--- Source records Enclosed Below ---

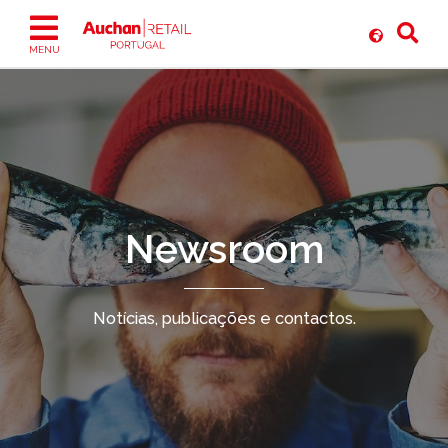
Ir
para
o
MENU
conteúdo
Newsroom
Notícias, publicações e contactos.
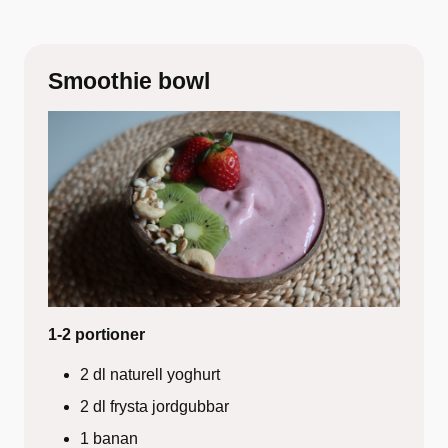
Smoothie bowl
1-2 portioner
2 dl naturell yoghurt
2 dl frysta jordgubbar
1 banan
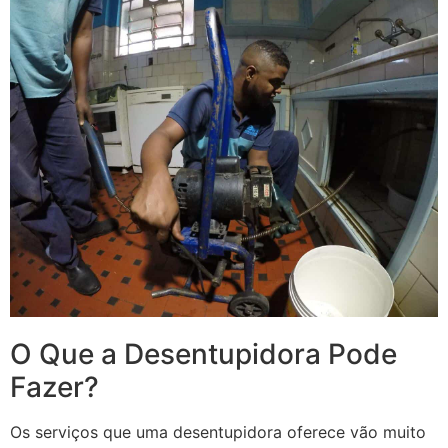
O Que a Desentupidora Pode
Fazer?
Os serviços que uma desentupidora oferece vão muito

--- End of Enclosed Source records ---

The answer must be the line containing "O Que a Desentupidora Pode" and every line after it to the end of the records, repeated exactly.

→ Your response
O Que a Desentupidora Pode
Fazer?
Os serviços que uma desentupidora oferece vão muito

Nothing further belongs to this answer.